Los Miserables - Parte 4
Los Miserables - Parte 4 - Llueve -dijo Joly-, no quiero resfriarme.
- Yo prefiero un almuerzo a un entierro.
- Entonces nos quedamos -concluyó Laigle.
Y continuaron con su almuerzo alegremente. Pasaron las horas y ya no quedaba nadie más en la taberna. Laigle, bastante borracho, estaba sentado en la ventana cuando súbitamente sintió un tumulto en la calle y gritos de ¡a las armas! y vio pasar a sus amigos encabezados por Enjolras y seguidos por un extraño grupo vociferante. Llamó a gritos a Courfeyrac. Courfeyrac lo vio y se le acercó.

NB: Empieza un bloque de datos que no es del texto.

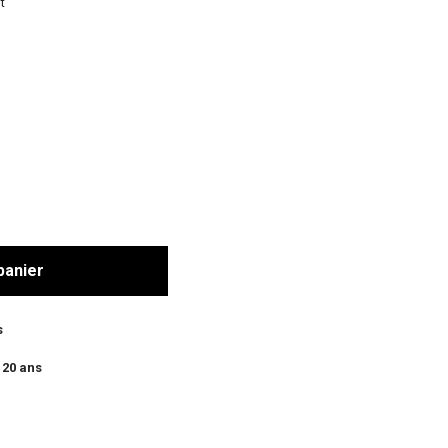
t
panier
s
 20 ans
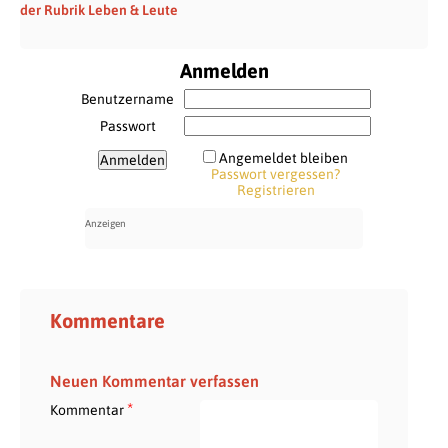
der Rubrik Leben & Leute
Anmelden
Benutzername
Passwort
Angemeldet bleiben
Passwort vergessen?
Registrieren
Kommentare
Neuen Kommentar verfassen
*
Kommentar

- ¿A dónde van? -preguntó Laigle.
- A hacer una barricada.
- Háganla aquí, este lugar está perfecto.
- Es cierto, Laigle, tienes razón.
Y a una señal de Courfeyrac, el tropel se precipitó hacia Corinto.
A aquella famosa barricada de la Chanvrerie, sumergida hoy en una noche profunda, es a la que vamos a dar un poco de luz.
Corinto se componía de una sala baja donde estaba el mostrador, y otra sala en el segundo piso a la que se subía por una escalera de caracol que se abría al techo; en la sala baja había una trampa por donde se bajaba al sótano. La cocina dividía el entresuelo del mostrador.